◆ **To-do item**: Using the entries that follow, write out the line containing "This book is", the line containing "- How they structure their PULL REQUESTS", and every line between them, exactly and nothing else.

Source texts of formatted documents:
•••••

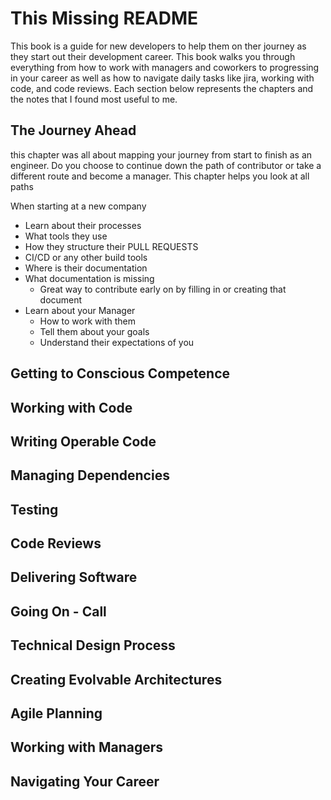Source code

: # This Missing README
This book is a guide for new developers to help them on ther journey as they start out their development career. This book walks you through everything from how to work with managers and coworkers to progressing in your career as well as how to navigate daily tasks like jira, working with code, and code reviews. Each section below represents the chapters and the notes that I found most useful to me. 

## The Journey Ahead
this chapter was all about mapping your journey from start to finish as an engineer. Do you choose to continue down the path of contributor or take a different route and become a manager. This chapter helps you look at all paths

When starting at a new company
- Learn about their processes
- What tools they use
- How they structure their PULL REQUESTS
- CI/CD or any other build tools
- Where is their documentation
- What documentation is missing 
    - Great way to contribute early on by filling in or creating that document
- Learn about your Manager
    - How to work with them
    - Tell them about your goals
    - Understand their expectations of you

## Getting to Conscious Competence
## Working with Code
## Writing Operable Code
## Managing Dependencies
## Testing
## Code Reviews
## Delivering Software
## Going On - Call
## Technical Design Process
## Creating Evolvable Architectures
## Agile Planning
## Working with Managers
## Navigating Your Career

•••••

◆ **Exercise result**:
This book is a guide for new developers to help them on ther journey as they start out their development career. This book walks you through everything from how to work with managers and coworkers to progressing in your career as well as how to navigate daily tasks like jira, working with code, and code reviews. Each section below represents the chapters and the notes that I found most useful to me. 

## The Journey Ahead
this chapter was all about mapping your journey from start to finish as an engineer. Do you choose to continue down the path of contributor or take a different route and become a manager. This chapter helps you look at all paths

When starting at a new company
- Learn about their processes
- What tools they use
- How they structure their PULL REQUESTS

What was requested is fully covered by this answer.